Około godz. 11.30 do małżeństwa z Gorlic zadzwonił młody mężczyzna przedstawiający się jako ich syn i proszący o pożyczkę 45 tysięcy złotych. Na szczęście kobieta, która odebrała telefon, momentalnie zorientowała się, że to oszustwo, gdyż... nie miała syna.
Kilka minut później podobny telefon odebrała kolejna gorliczanka.
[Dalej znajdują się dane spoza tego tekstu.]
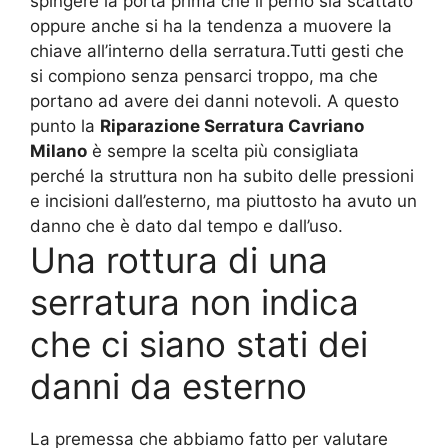
spingere la porta prima che il perno sia scattato
oppure anche si ha la tendenza a muovere la
chiave all’interno della serratura.Tutti gesti che
si compiono senza pensarci troppo, ma che
portano ad avere dei danni notevoli. A questo
punto la
Riparazione Serratura Cavriano
Milano
è sempre la scelta più consigliata
perché la struttura non ha subito delle pressioni
e incisioni dall’esterno, ma piuttosto ha avuto un
danno che è dato dal tempo e dall’uso.
Una rottura di una
serratura non indica
che ci siano stati dei
danni da esterno
La premessa che abbiamo fatto per valutare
Tym razem mężczyzna w słuchawce przekonywał kobietę, że jej syn spowodował wypadek i potrzebuje 45 tysięcy złotych dla „załagodzenia sytuacji”.
Kobieta przekazała słuchawkę mężowi, a oszust, gdy usłyszał męski głos – rozłączył się.
Małżeństwo błyskawicznie zadzwoniło do syna, który potwierdził, że u niego wszystko w porządku.
Oba przypadki zostały zgłoszone do gorlickich mundurowych, ale policjanci proszą o kontakt wszystkie osoby, które dzisiaj odebrały podobne telefony.
Pamiętajmy, by w takich sytuacjach zachować dużą ostrożność i za każdym razem konsultować takie telefony z innym członkami rodziny, a w razie wątpliwości zgłaszać na policję.